Maria Cantwell (D-Wash.) - single
Susan Collins (R-Maine) - single
Amy Klobuchar (D-Minn.) - married
Mary Landrieu (D-La.) - married
Barbara Mikulski (D-Md.) - single
Lisa Murkowski (R-Alaska) - married
Olympia Snowe (R-Maine) - married
Debbie Stabenow (D-Mich.) - married



Announcements

Lobbyist Jack Quinn’s former chief of staff dies

Former congressman also suffers death of nephew

Mary Lou Palmer, a longtime aide to former Rep. Jack Quinn (R-N.Y.), died last week from a stroke. She suffered for a year with lung cancer even though she never smoked. She was 71.

Palmer came to work for Quinn as he ran his first election for the Hamburg Town Board in 1981. Quinn once served as her newspaper delivery boy. She remained fiercely loyal to Quinn as he ran 12 political campaigns — everything from the Hamburg Town Board to supervisor and, ultimately, Congress.

Quinn delivered the eulogy at Palmer’s funeral, describing how they worked together for 10 years in town government before he ever got elected to Congress. Once he won his congressional seat, he immediately asked Palmer to join him on Capitol Hill. “I knew that I had to have somebody in charge who understands this district,” he said in a phone interview Monday. “She was intensely loyal and trustworthy and became a member of the family, just about. So I decided she would be become my chief of staff.”

At the time, it was unique, Quinn explained, that anyone would have a chief of staff based in the district. “She ran both offices,” he recalled. “Every other week she would fly down to Washington and stay for two nights. She had standing reservations at the Capitol Suites, that old dingy place.”

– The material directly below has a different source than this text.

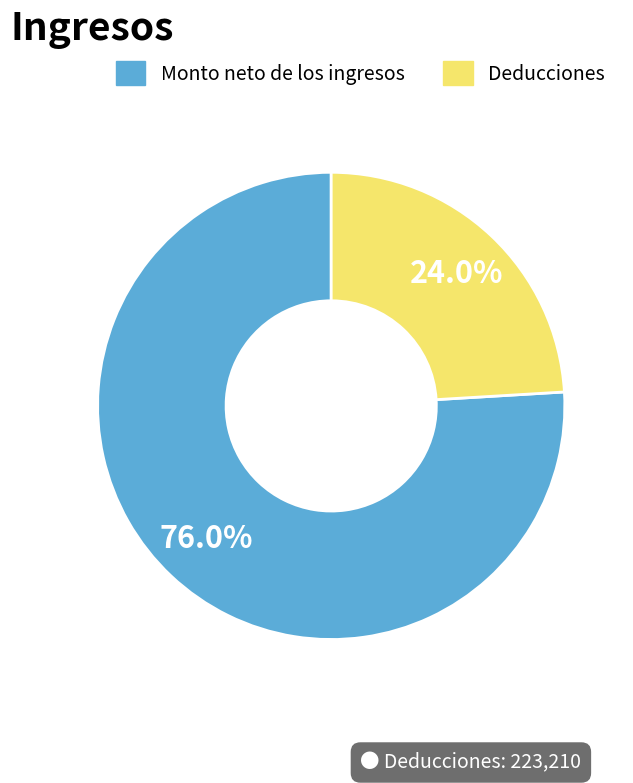

Is there any slice that represents more than half of the pie?

Yes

Born in Buffalo, Palmer graduated from Mount St. Joseph Business School. She worked various jobs over the course of her lifetime, including as a secretary and an employee of the U.S. Postal Service before opening a beauty salon. Palmer was a Republican state committee member for 25 years and attended five GOP national conventions.

“She had an unbelievably strong sense of service,” said Quinn, now president of Cassidy & Associates, a government-relations firm in Washington. “She had an uncanny touch for common people — the autoworker from western New York state, the unemployed mother. We were a perfect match.”

Palmer is survived by her husband of 52 years, Robert; her daughter, Sharon; her son, Robert Jr.; and a sister, Carol.

In the last year of her life she was extremely private about her illness. “Three months ago she said, ‘No one knows how sick I am besides me and my daughter,’” said Quinn. “She was very, very private, didn’t want to burden anybody with it.”

At the same time that Quinn grieves Palmer’s death, he is also coping with the death of Tony Quinn, his 34-year-old nephew who recently died of throat cancer.